Apr 27, 2011
By Jessica Fangman
Through its Zero Waste project, local nonprofit Rural Action is empowering Ohio University students to join community efforts toward a more sustainable future for Appalachian Ohio.
The organization is building a student body task force to develop the project to its full potential. Student volunteers involved in the Zero Waste initiative are helping to develop a set of recommendations on the kinds of investments and activities the region will need to reduce waste and create jobs.
The Zero Waste initiative focuses on eliminating waste by reducing, reusing and recycling materials. Waste elimination can dramatically improve the local economy and help businesses and families save money on expenses that would otherwise be used to bury these resources, according to the Rural Action website.
Kyle O’Keefe, waste stream development organizer, began collecting student input during winter quarter, working with OHIO's "Communication and Campaign" course.
"To be honest, I wasn't really sure what I was getting myself into," said senior communications major Amber Hawkins, who participated in the class. "I've always cared about Athens and the environment, but I had never really involved myself in some of the issues. Learning more about the Athens community and what we, as students, can do to keep it beautiful has really given me a different perspective."
The project extends beyond waste elimination. It is also a great way for students to develop their passions, and it could lead to further job opportunities, according to O'Keefe.

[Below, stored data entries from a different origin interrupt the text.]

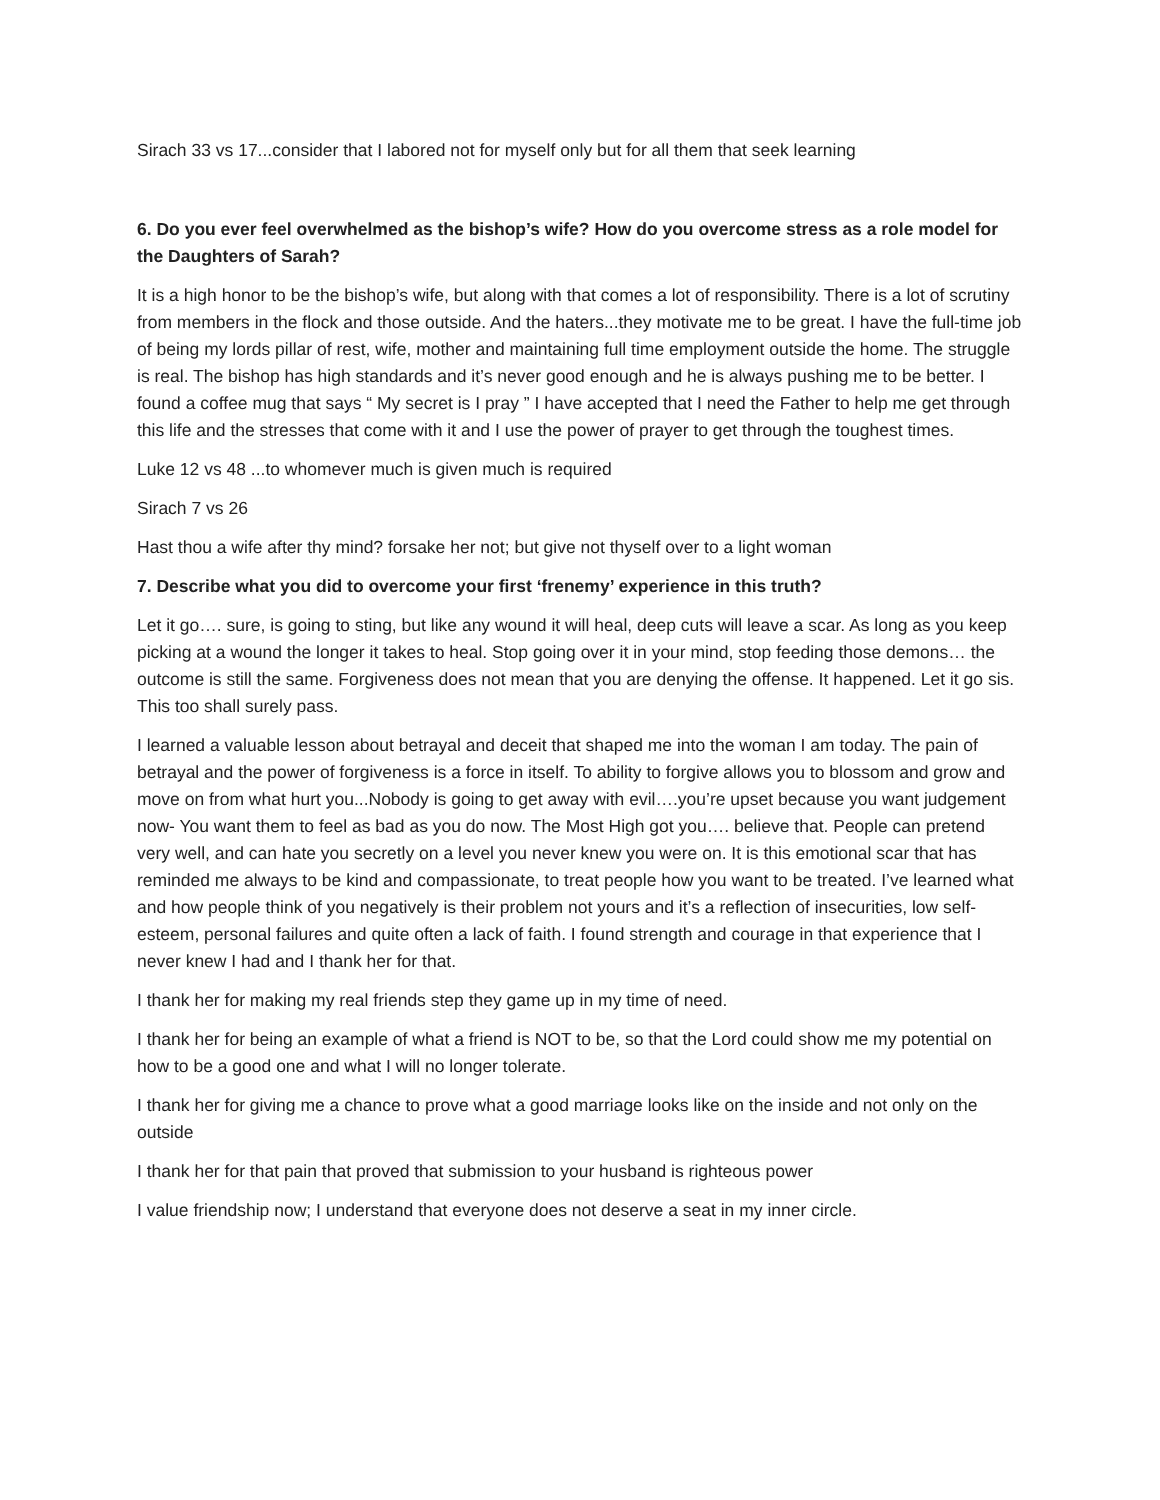Sirach 33 vs 17...consider that I labored not for myself only but for all them that seek learning
6. Do you ever feel overwhelmed as the bishop’s wife? How do you overcome stress as a role model for the Daughters of Sarah?
It is a high honor to be the bishop’s wife, but along with that comes a lot of responsibility. There is a lot of scrutiny from members in the flock and those outside. And the haters...they motivate me to be great. I have the full-time job of being my lords pillar of rest, wife, mother and maintaining full time employment outside the home. The struggle is real. The bishop has high standards and it’s never good enough and he is always pushing me to be better. I found a coffee mug that says “ My secret is I pray ” I have accepted that I need the Father to help me get through this life and the stresses that come with it and I use the power of prayer to get through the toughest times.
Luke 12 vs 48 ...to whomever much is given much is required
Sirach 7 vs 26
Hast thou a wife after thy mind? forsake her not; but give not thyself over to a light woman
7. Describe what you did to overcome your first ‘frenemy’ experience in this truth?
Let it go…. sure, is going to sting, but like any wound it will heal, deep cuts will leave a scar. As long as you keep picking at a wound the longer it takes to heal. Stop going over it in your mind, stop feeding those demons… the outcome is still the same. Forgiveness does not mean that you are denying the offense. It happened. Let it go sis. This too shall surely pass.
I learned a valuable lesson about betrayal and deceit that shaped me into the woman I am today. The pain of betrayal and the power of forgiveness is a force in itself. To ability to forgive allows you to blossom and grow and move on from what hurt you...Nobody is going to get away with evil….you’re upset because you want judgement now- You want them to feel as bad as you do now. The Most High got you…. believe that. People can pretend very well, and can hate you secretly on a level you never knew you were on. It is this emotional scar that has reminded me always to be kind and compassionate, to treat people how you want to be treated. I’ve learned what and how people think of you negatively is their problem not yours and it’s a reflection of insecurities, low self-esteem, personal failures and quite often a lack of faith. I found strength and courage in that experience that I never knew I had and I thank her for that.
I thank her for making my real friends step they game up in my time of need.
I thank her for being an example of what a friend is NOT to be, so that the Lord could show me my potential on how to be a good one and what I will no longer tolerate.
I thank her for giving me a chance to prove what a good marriage looks like on the inside and not only on the outside
I thank her for that pain that proved that submission to your husband is righteous power
I value friendship now; I understand that everyone does not deserve a seat in my inner circle.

“Some of the subject areas the student task force would include are communications, business, engineering and various other fields. This would allow students to have active participation in a real world application that is innovative, empowering and has the chance to make a difference in the world,” he said.
Through its mission to actively develop solutions to environmental, economic and social issues, Rural Action aims to create a unified network of Athens residents and Ohio University students.
By working together, Athens County has the potential to develop solutions to global issues that can be implemented in our own backyard, said O'Keefe.
"Communities are products of their environment," he continued. "The two are intricately connected. It takes building awareness about the benefits communities can have by collaborating on issues that could ultimately improve their quality of life."
In addition to the Zero Waste project, Rural Action focuses on topics of agriculture, forestry, watersheds, alternative energy and environmental education.
"All of these topics I see as crucial for this region to better understand how to provide most or all of its own needs in a sustainably productive and abundant way," O’Keefe said.
For more information or to get involved with the Zero Waste project or other Rural Action programs, visit www.ruralaction.org or contact Kyle O’Keefe.
Rural Action will be holding a Bike Path Cleanup for the Adena bikeway on Saturday, April 30 at 8:30 a.m.
One group will start in Athens at the Community Gardens on West State Street. The other group will start in Nelsonville at Robins Crossing at Hocking College.
Both groups will meet at The Eclipse Company Store, where there will be local snacks and refreshments. At the company store, there will be a presentation and discussion on the Zero Waste project.